Obama has pointed to Russian cooperation as essential to his goal of securing all of the world's nuclear materials within four years. At the summit, Russia and the U.S. signed a deal to dispose of tons of weapons-grade plutonium.

But Saakashvili said Wednesday that under Russian control, Georgia's two breakaway regions have become havens for nuclear smugglers.

"If you are legally in occupation then you are responsible for controlling proliferation," he said.

He pointed to a 2006 sting stemming from an investigation in South Ossetia as evidence of the smuggling problem in the breakaway republics. In that instance, Georgian authorities arrested four people accused of trying to sell a small quantity of highly enriched uranium.

Saakashvili also said that Russia's military buildup in the breakaway regions are a threat to his country's security, noting that Russia has "not only the ability, but the intention to depose our government."

"Russia is involved in geopolitical games all around us," he added. "Vladimir Putin has never given up on the threat to restore some sort of Soviet Union."

In one incident in July that was never disclosed, Saakashvili said, a Russian commander upset over an officer's defection from the breakaway territories to Georgia ordered Russian tanks 10 miles into Georgia proper. He said that there have been at least three defections of Russian officers to Georgia since the war.

Saakashvili said U.S.-Georgian relations have not suffered from the Obama administration's efforts to improve relations with Russia. He said he has been pleased by the administration's public support of Georgian sovereignty and steps to boost economic cooperation and trade.

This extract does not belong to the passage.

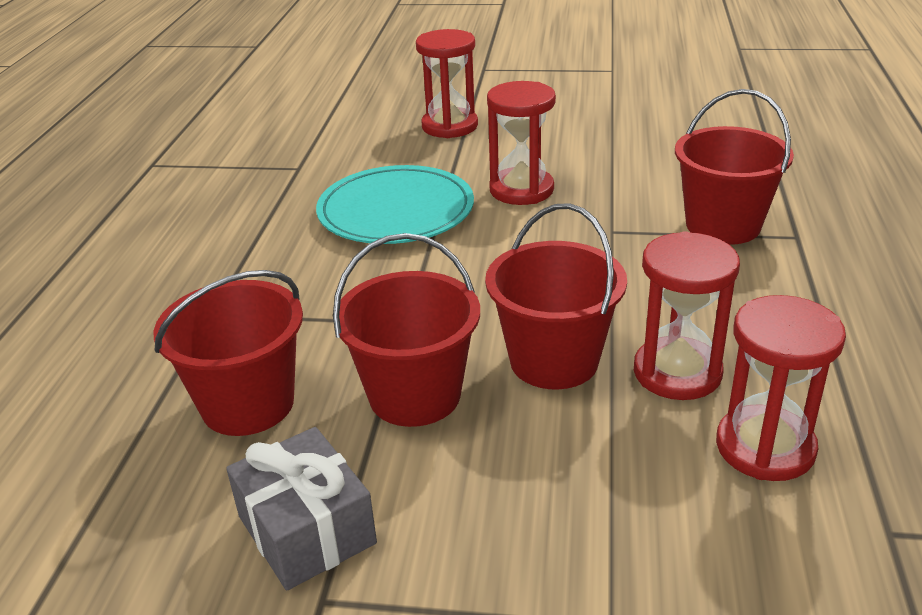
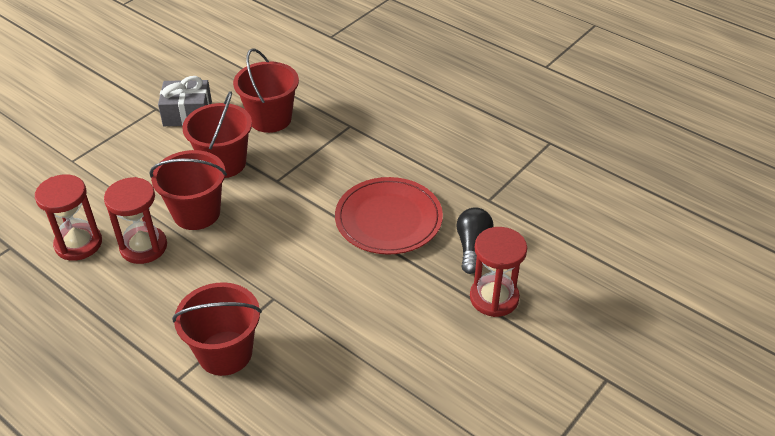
camera: 120 degrees right, 10 degrees up
(388, 154) = (472, 247): none -> black light bulb
(396, 211) = (388, 219): turquoise plate -> red plate
(521, 190) = (361, 285): red hourglass -> none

Saakashvili warned that Georgia is a test case for whether former Soviet countries can assert their independence from Russia and integrate with the West. He said that Georgia was still looking toward NATO membership, despite the apparent reluctance of many member countries to expand the security alliance toward Russia.

"The international situation in this region cannot be static," he said. "Either the West will expand eastward or hard-liners in Moscow will expand westward."

Saakashvili added that he thinks that Russia is currently too tied down with its own internal problems including unrest in the North Caucasus to make a move militarily against Georgia.